Il en va de même pour l’interview de Faiza Saleh Ambah, autour de son film Mariam, lequel n’est pas un film sur le port du foulard comme on l’affirme souvent, mais sur une jeune fille et un foulard (qui est un hijab et non un niqab), dans le cadre de l’application de la loi de référence. La réalisatrice précise bien qu’elle documente une situation, celle du multiculturalisme au cœur de la laïcité française. Mais ce n’est pas de cela qu’il convient de discuter, ici. C’est le thème de la co-construction dont on voit bien le déplacement, puisque le savoir est d’abord assumé par la seule réalisatrice (et rédactrice du script du film). La co-construction ici porte plutôt sur le rapport aux acteurs, sans aucun doute, mais encore plus sur le rapport au public du film et donc une co-construction d’une opinion rectifiée sur les problèmes et enjeux sociaux et politiques.

 

International

Qu’on ne se méprenne pas. C’est justement à travers ces « dérives » que l’ouvrage est intéressant. Nul ne peut croire que les questions soulevées ne sont pas centrales. Et nul ne peut croire que les artistes, par exemple, sans doute plus que les chercheurs en sciences sociales et humaines, n’ont pas à se poser toutes les questions pointées par les propos tenus dans l’ouvrage. Propos, au demeurant, internationaux, puisque le champ géographique d’exposition, on l’aura compris, nous envoie autant en Amérique du Sud qu’à Paris ou Abidjan.

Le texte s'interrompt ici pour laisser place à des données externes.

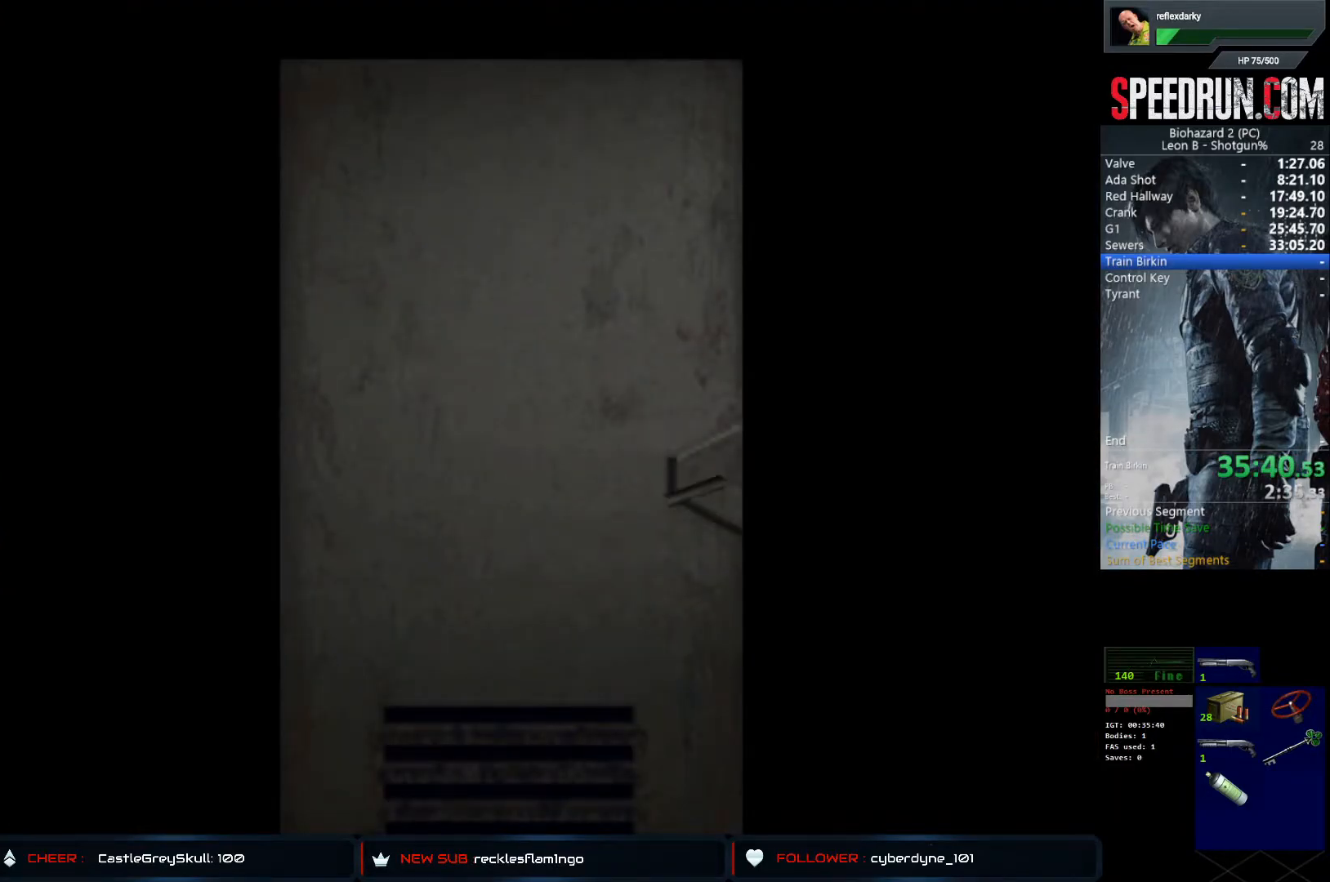
{"buttons": ["SQUARE", "DPAD_UP"], "left_stick": "center", "right_stick": "center", "events": [[233, "CROSS", "down"], [400, "CROSS", "up"]]}
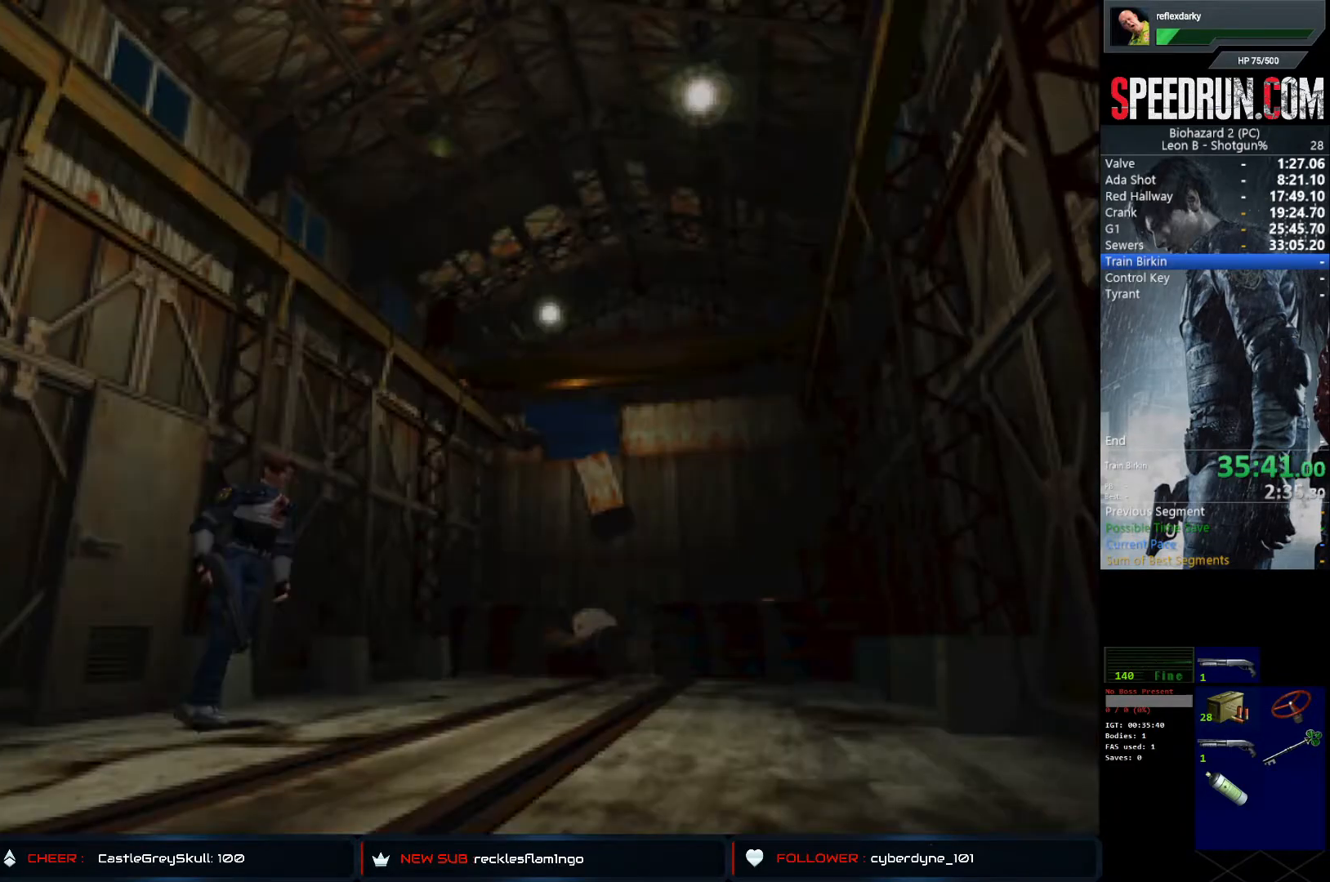
{"buttons": ["SQUARE", "DPAD_UP"], "left_stick": "center", "right_stick": "center", "events": [[33, "DPAD_RIGHT", "down"], [183, "DPAD_RIGHT", "up"]]}
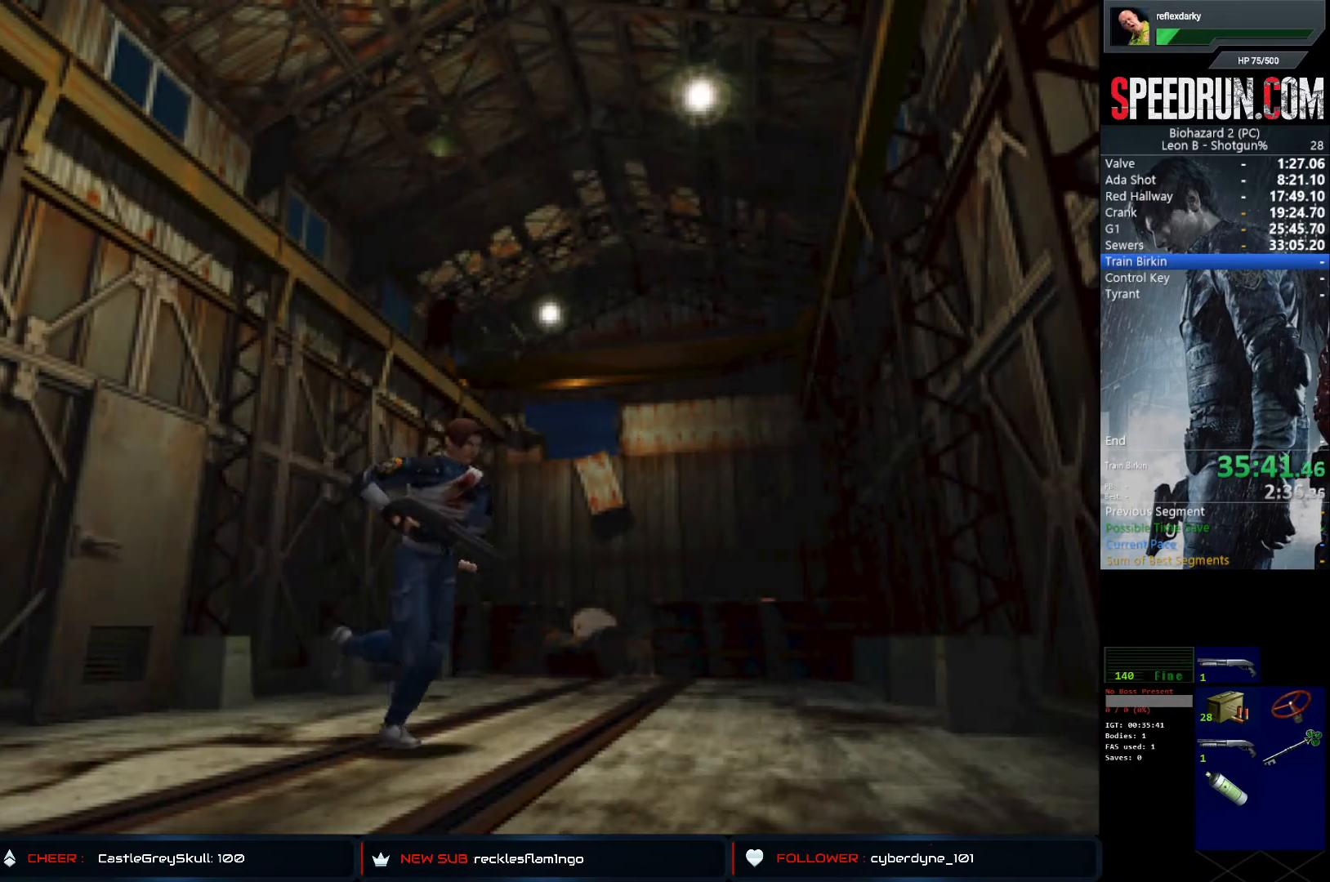
{"buttons": ["SQUARE", "DPAD_UP"], "left_stick": "center", "right_stick": "center", "events": [[33, "DPAD_RIGHT", "down"], [233, "DPAD_RIGHT", "up"]]}
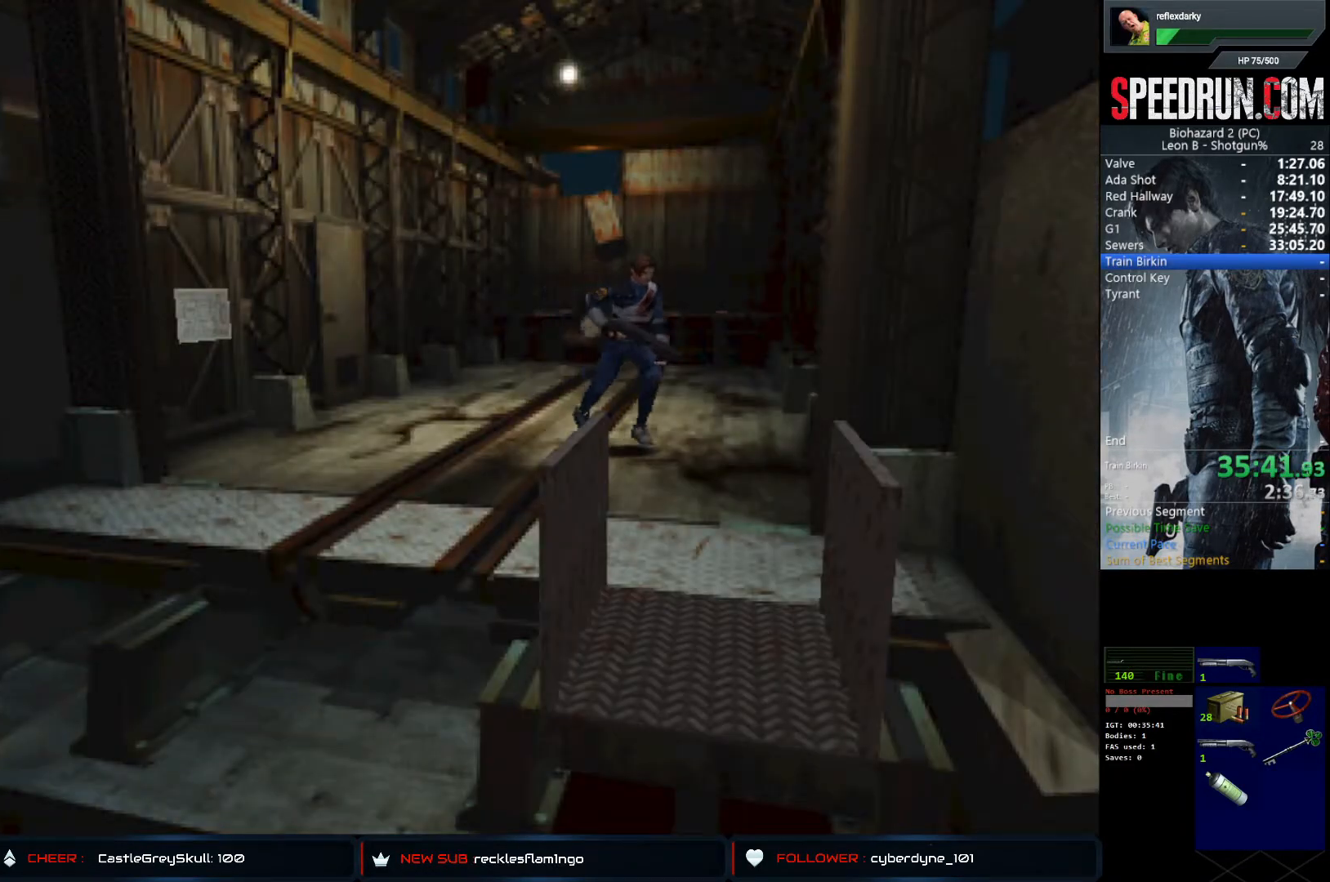
{"buttons": ["SQUARE", "DPAD_UP"], "left_stick": "center", "right_stick": "center", "events": [[167, "DPAD_RIGHT", "down"], [183, "DPAD_RIGHT", "up"], [283, "DPAD_RIGHT", "down"], [433, "DPAD_RIGHT", "up"]]}
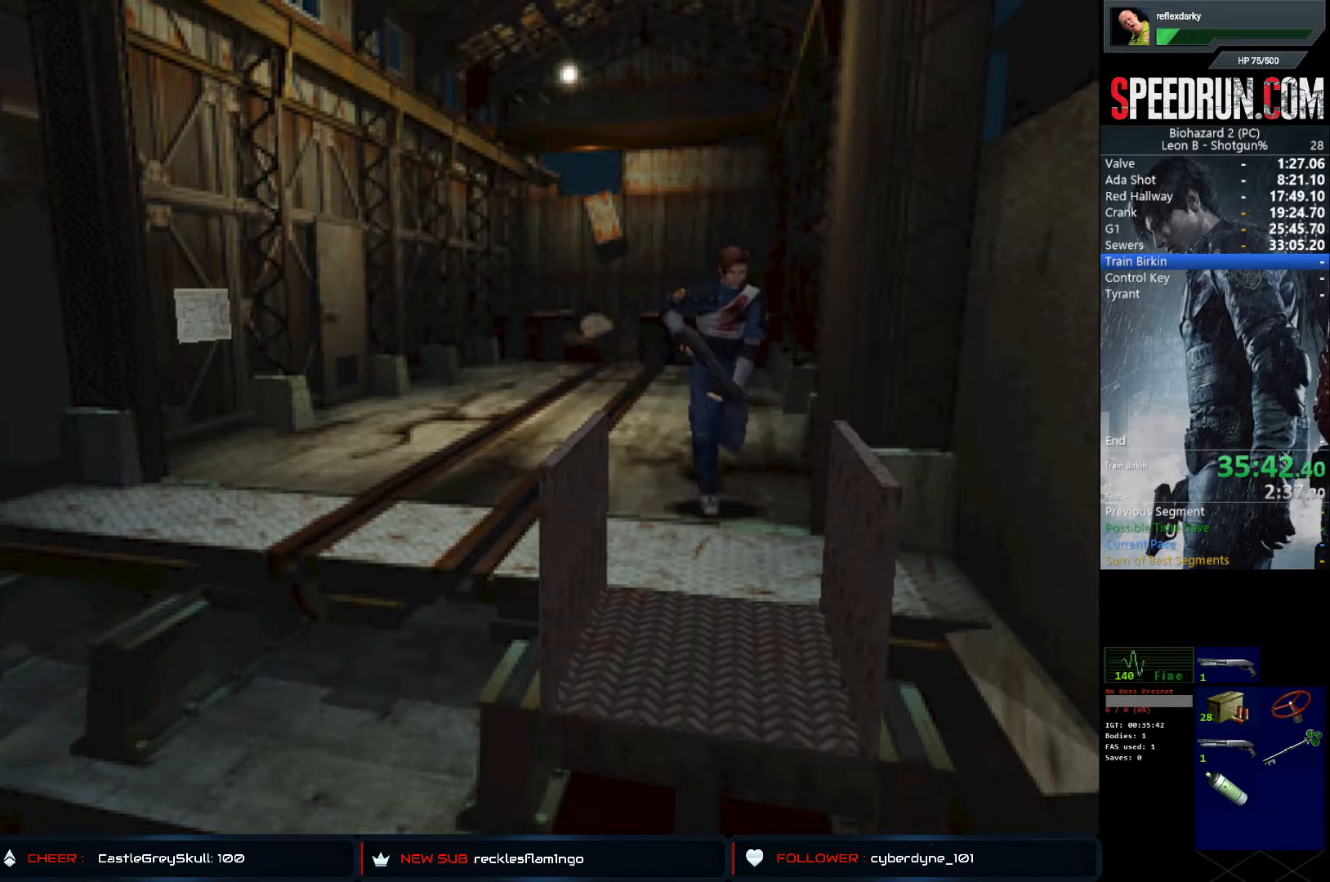
{"buttons": ["SQUARE", "DPAD_UP", "DPAD_RIGHT"], "left_stick": "center", "right_stick": "center", "events": [[133, "DPAD_RIGHT", "down"], [217, "DPAD_RIGHT", "up"], [500, "DPAD_RIGHT", "down"]]}
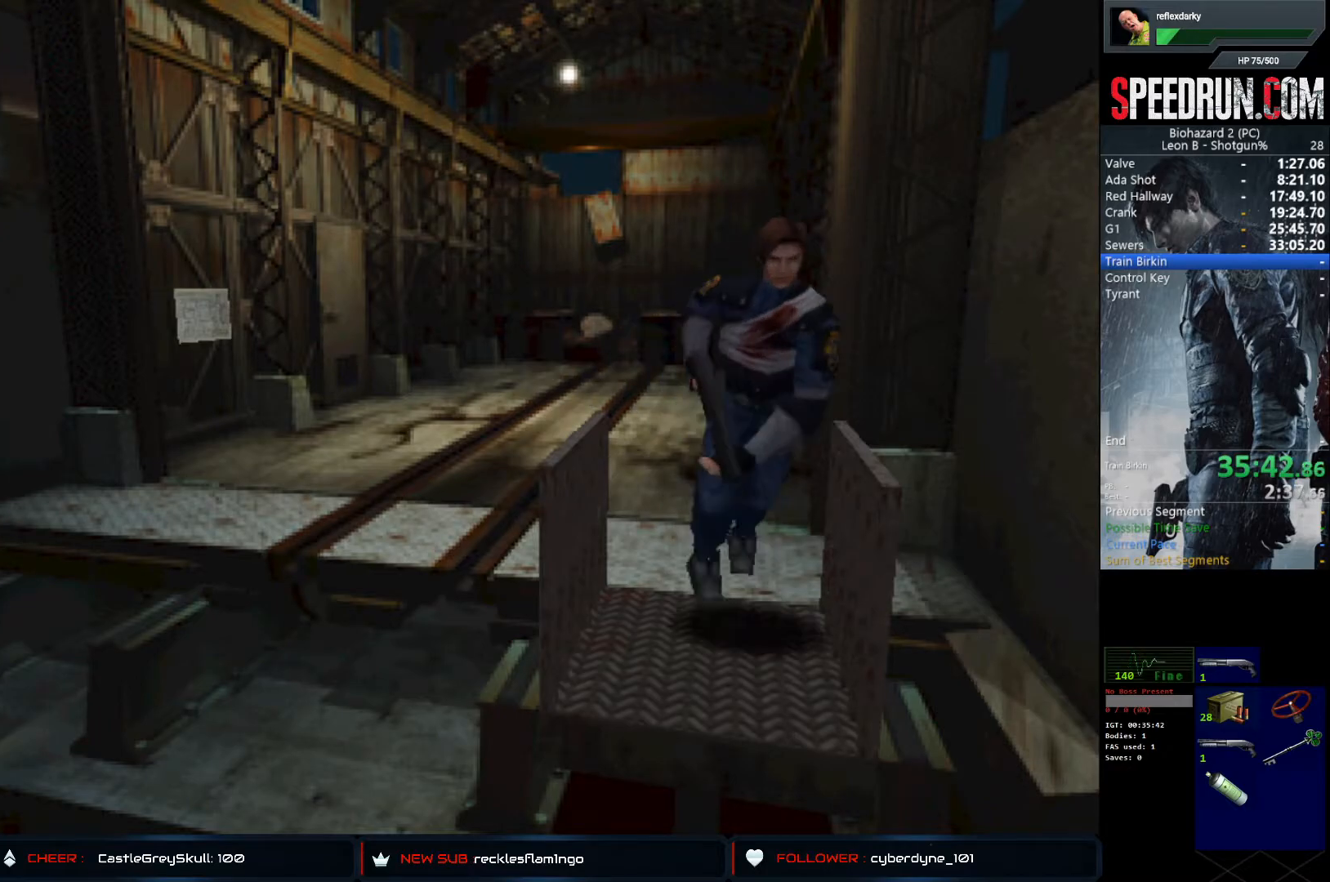
{"buttons": ["CROSS", "SQUARE", "DPAD_UP"], "left_stick": "center", "right_stick": "center", "events": [[33, "CROSS", "down"], [150, "CROSS", "up"], [217, "CROSS", "down"], [317, "CROSS", "up"], [383, "CROSS", "down"], [433, "DPAD_RIGHT", "up"]]}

Cela ne signifie pas que les problèmes répertoriables soient nécessairement internationaux. Cela signifie que chacun doit réfléchir à la différence entre une interaction épistémologique et une interaction socio-politique. Et cela signifie enfin que nous n’en avons pas terminé avec la nécessité de dépouiller les différences entre art cathartique, art suscitant des expériences, art qui forge du commun par des structures symboliques, art outil de dénonciation sociale et art qui témoigne de situations, au bas mot. L’ouvrage nous renvoie de l’une à l’autre, pour le plus grand bénéfice de la réflexion.